The safe was delivered to Ninemsn’s office today.

As a journalist who writes about games, I’m used to getting a lot of weird stuff from PR companies in the mail (and giving away at charity drives). But the package Ubisoft PR sent to Ninemsn’s offices in Australia was strange enough to cause an evacuation of the offices today.

According to reports, a courier delivered a small black safe to a reporter in Ninemsn’s central Syndey office, along with a letter instructing the reporter to check his voicemail. Since the reporter didn’t actually have a voicemail to check, he simply typed in the PIN taped to the top of the safe, which caused it to beep.

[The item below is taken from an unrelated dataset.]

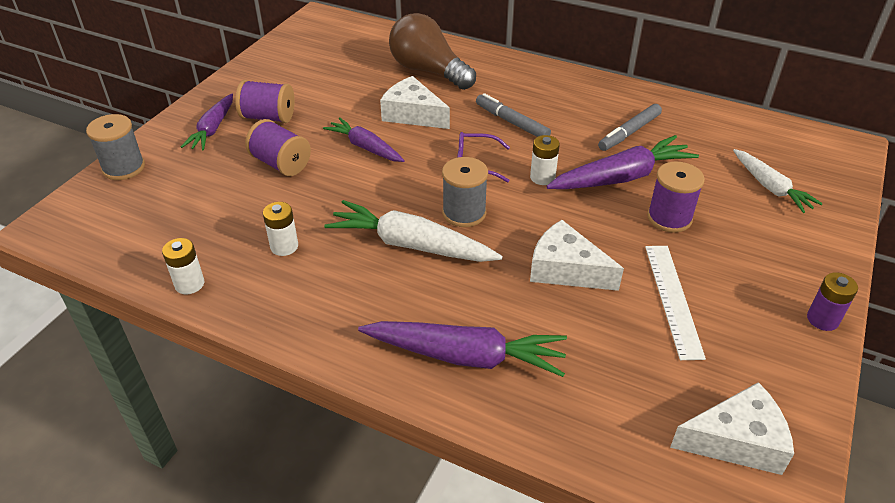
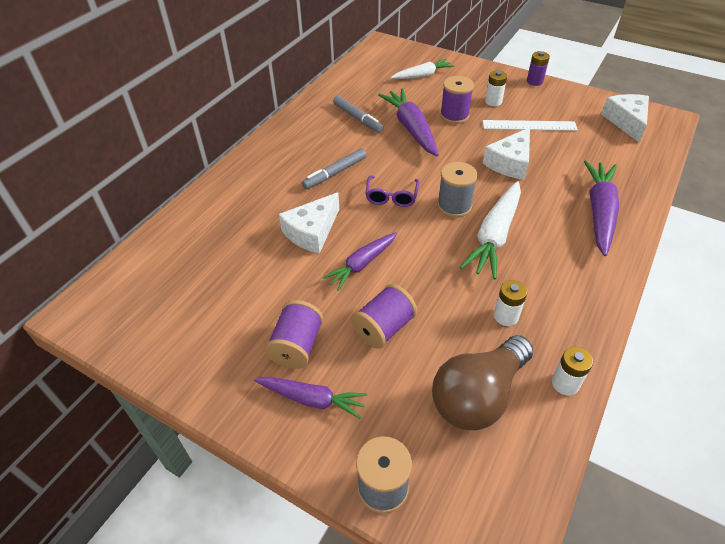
camera: 85 degrees left, 5 degrees up
(428, 71) = (238, 219): brown light bulb -> brown light bulb (478, 395)
(542, 177) = (410, 163): white battery -> white battery (493, 101)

Fearing that the package might actually be a bomb, the editors decided to evacuate the newsroom and call in the bomb squad.

There was a copy of it in the safe Watchdogsalong with a baseball cap and beanie. It’s not clear if the vault was sent by Ubisoft or an outside PR agency.

“We checked with other editors if they had received a similar package because we thought it was a PR stunt, but no one else had,” Ninemsn editor Hal Crawford told Australian media site Mumbrella. point, but since there was no note explaining what it was, we had to take sensible precautions.”

This isn’t the first time a gaming PR mailing has gone wrong. In 2009, EA sent critics a set of brass knuckles in violation of the laws about sending guns through the mail before asking for the “novelty” back. Also in 2009, EA promoted the Dante’s Hell game by sending journalists a $200 check intended to test their resistance to “greed.” At the time, i responded that the stunt “crossed the line between ‘smart promotion’ and ‘blatant bribery of journalists’.”